Collaborative Filtering -

This lesson will introduce you to embeddings and to cosine similarity search, both essential. If embeddings are confusing here, hang on and look through Jay Alammar's post below.


Shoutout to Youtuber and research scientist Aleksa Gordic (opens in a new tab), who recommended the next three blog posts by Jay Alammar as the best way to learn transformers. He was right!

The Illustrated Word2Vec - Jay Alammar

From the fantastic blog post (opens in a new tab) by Jay Alammar

This is the only source I really felt I needed on the basic concept of embeddings, which are a necessary piece of the transformers puzzle. Clear as crystal and useful in many domains.

Mechanics of Seq2Seq Models with Attention - Jay Alammar

seq2seq diagram

This blog post (opens in a new tab) acts as a midway point between introductory RNN content and introductory transformers content.

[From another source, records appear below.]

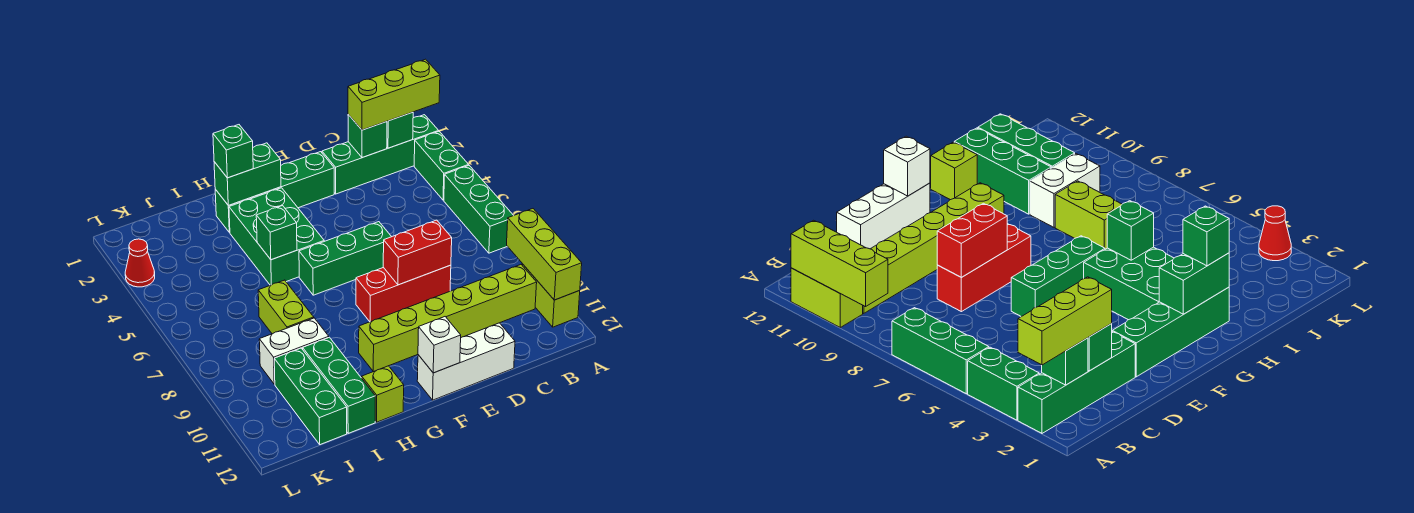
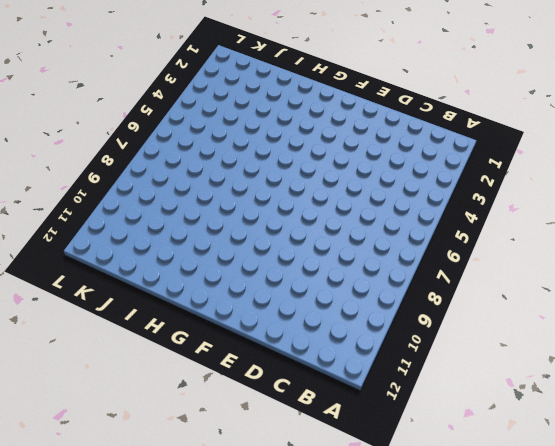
none -> green 1x4 brick [322,115,439,194]
none -> green 1x2 brick [414,132,469,200]
none -> green 1x3 brick [444,166,514,253]

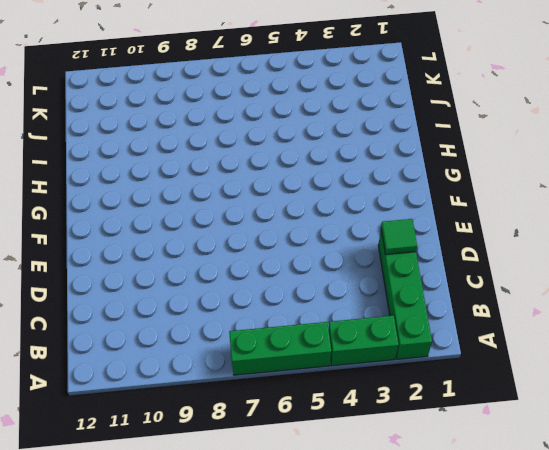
green 1x1 tile [381,219,417,255] -> none
none -> lime 1x2 brick [522,264,580,327]
none -> lime 1x6 brick [359,265,537,372]
none -> red 1x3 brick [356,265,451,322]

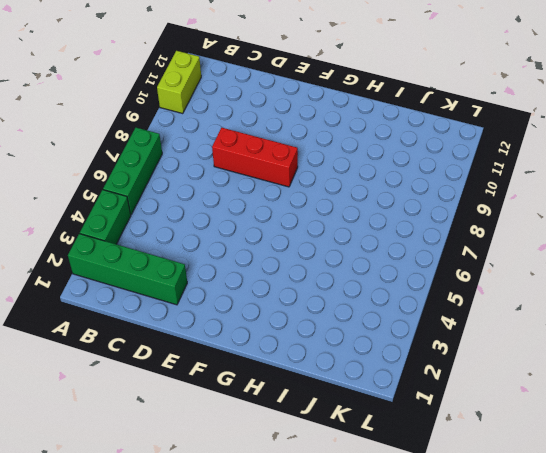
none -> lime 1x6 brick [359,265,537,372]
none -> white 1x3 brick [417,323,515,400]
none -> green 1x4 brick [215,152,334,233]

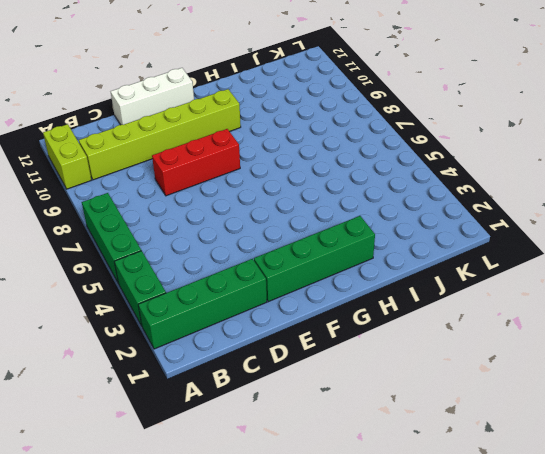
none -> green 1x3 brick [299,222,391,295]
none -> green 2x3 brick [229,188,324,285]
none -> lime 1x1 brick [362,366,404,422]

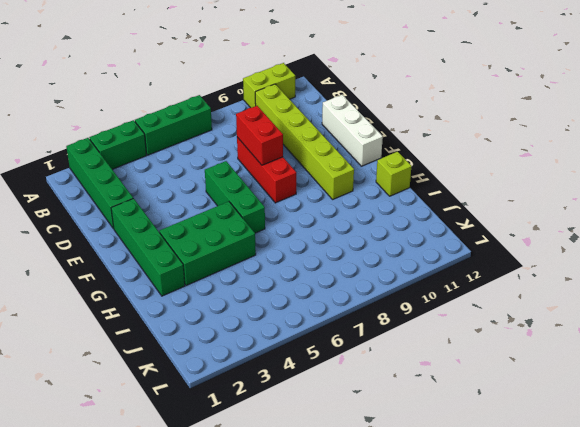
none -> lime 1x2 brick [258,280,314,334]
none -> white 1x2 brick [259,318,329,384]
none -> green 1x3 brick [303,337,375,433]

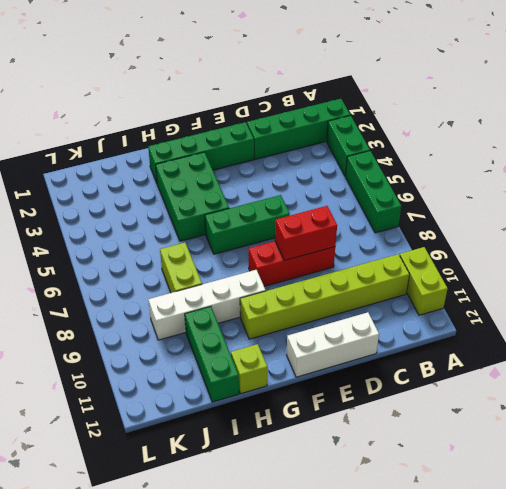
white 1x4 brick [148,270,266,340] -> white 1x2 brick [259,318,329,384]
none -> green 1x3 brick [274,348,347,445]
none -> red 1x1 cone [125,239,155,287]
none -> lime 1x3 brick [507,209,582,300]

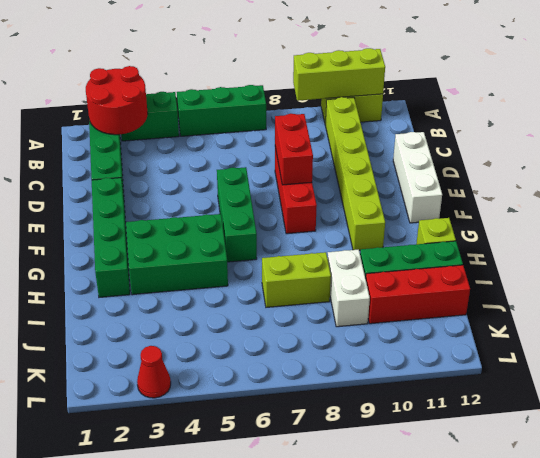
red 2x2 round brick [86,66,148,135] -> green 1x1 brick [387,112,413,148]
red 1x3 brick [366,265,470,324] -> green 1x3 brick [274,348,347,445]
none -> green 1x1 brick [348,115,387,158]
none -> white 1x1 brick [418,317,461,373]
none -> green 1x2 brick [214,143,281,206]

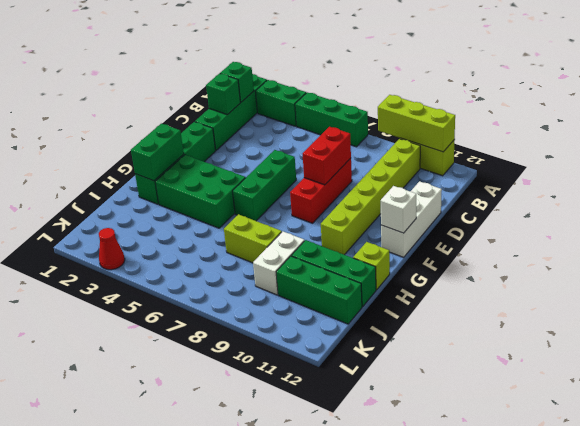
none -> green 1x1 brick [256,206,297,260]
none -> lime 1x3 brick [348,59,440,130]
none -> green 1x1 brick [213,125,253,178]

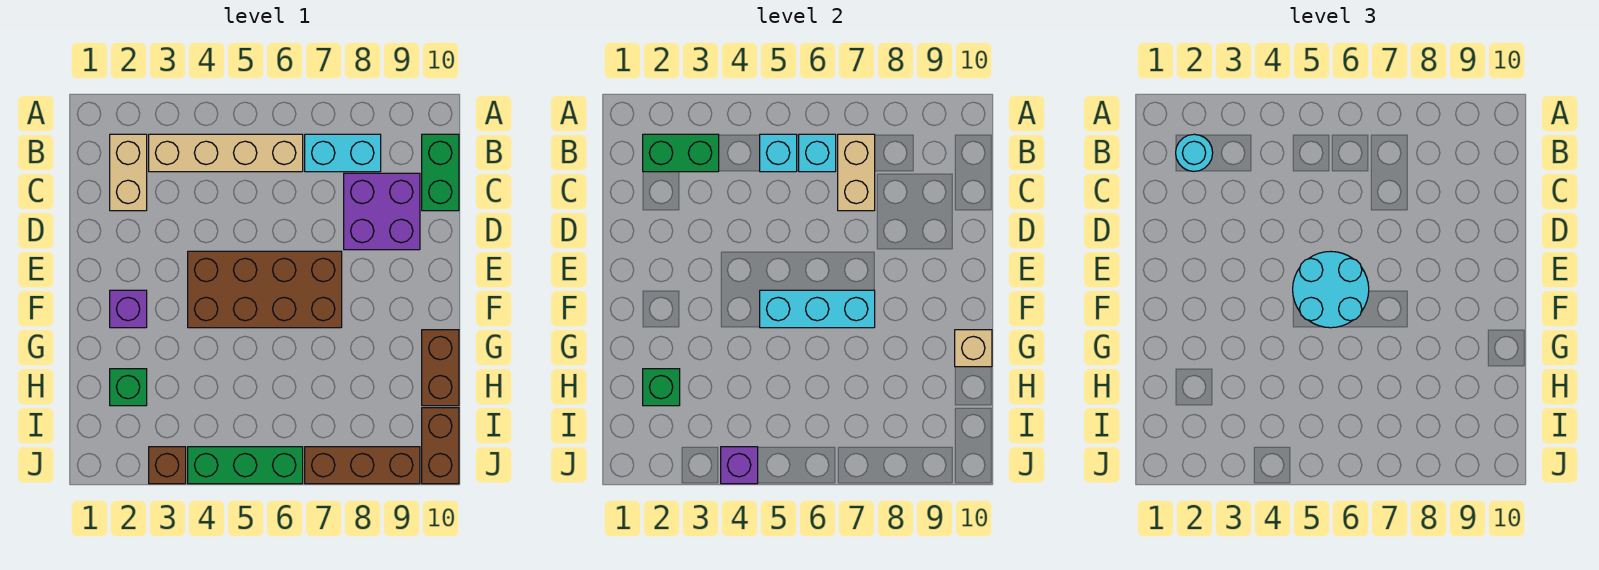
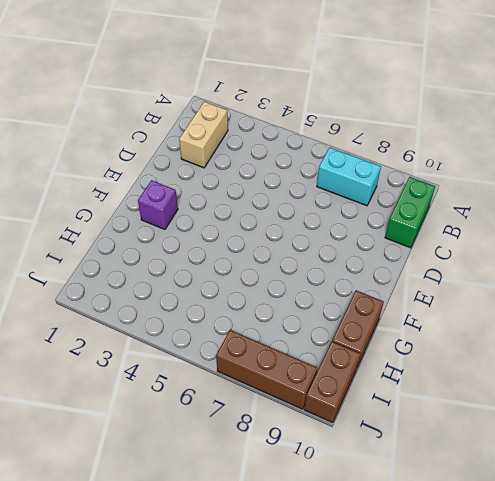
none -> tan 1x4 brick [149,134,303,172]
none -> purple 2x2 brick [344,173,420,250]
none -> brown 2x4 brick [188,251,342,328]

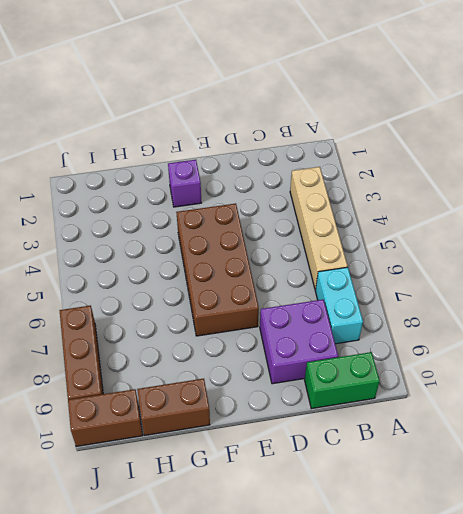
none -> tan 1x2 brick [110,134,147,211]
none -> green 1x1 brick [110,369,147,406]
none -> brown 1x1 brick [149,447,186,484]

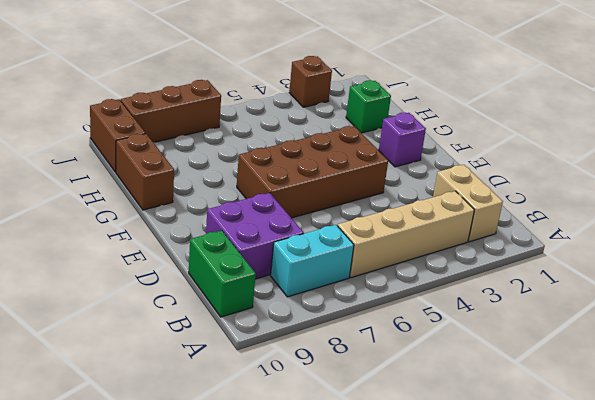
none -> green 1x3 brick [188,447,303,484]
none -> green 1x2 brick [643,134,719,172]
none -> cyan 1x1 brick [760,134,797,172]

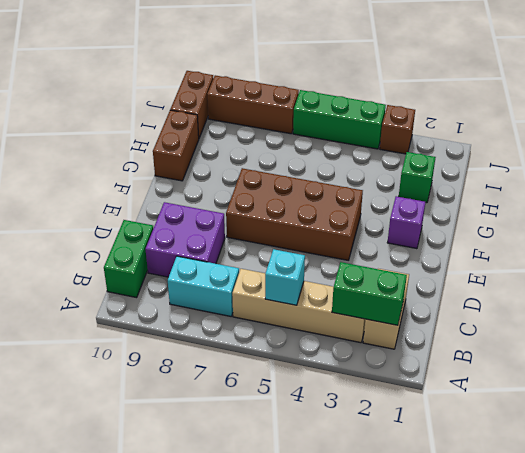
none -> cyan 1x1 brick [799,134,836,172]
none -> tan 1x2 brick [838,134,875,211]
none -> cyan 1x3 brick [760,290,875,328]

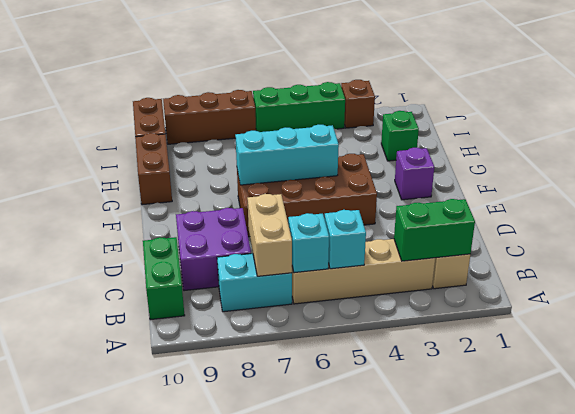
none -> tan 1x1 brick [955,330,992,367]
none -> green 1x1 brick [643,369,680,406]
none -> purple 1x1 brick [721,447,758,484]

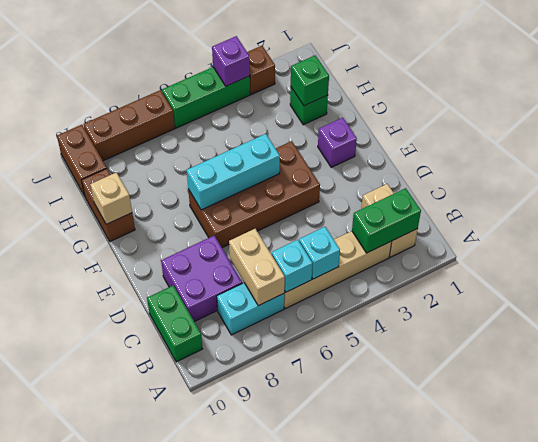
none -> cyan 1x1 round brick [1176,134,1213,171]
none -> cyan 2x2 round brick [1293,251,1369,328]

RNNs which receive and output sequences are called seq2seq models. Alammar walks through how these types of RNNs make changes to how they use hidden state to relate tokens to one another in inference.

We're not fully at the transformers' method of attention yet, but learning this content well will make you confident you're on sturdy ground before diving into the heavier stuff. No need to memorize the exact attention system in the decoder of this system--just get used to thinking in this style.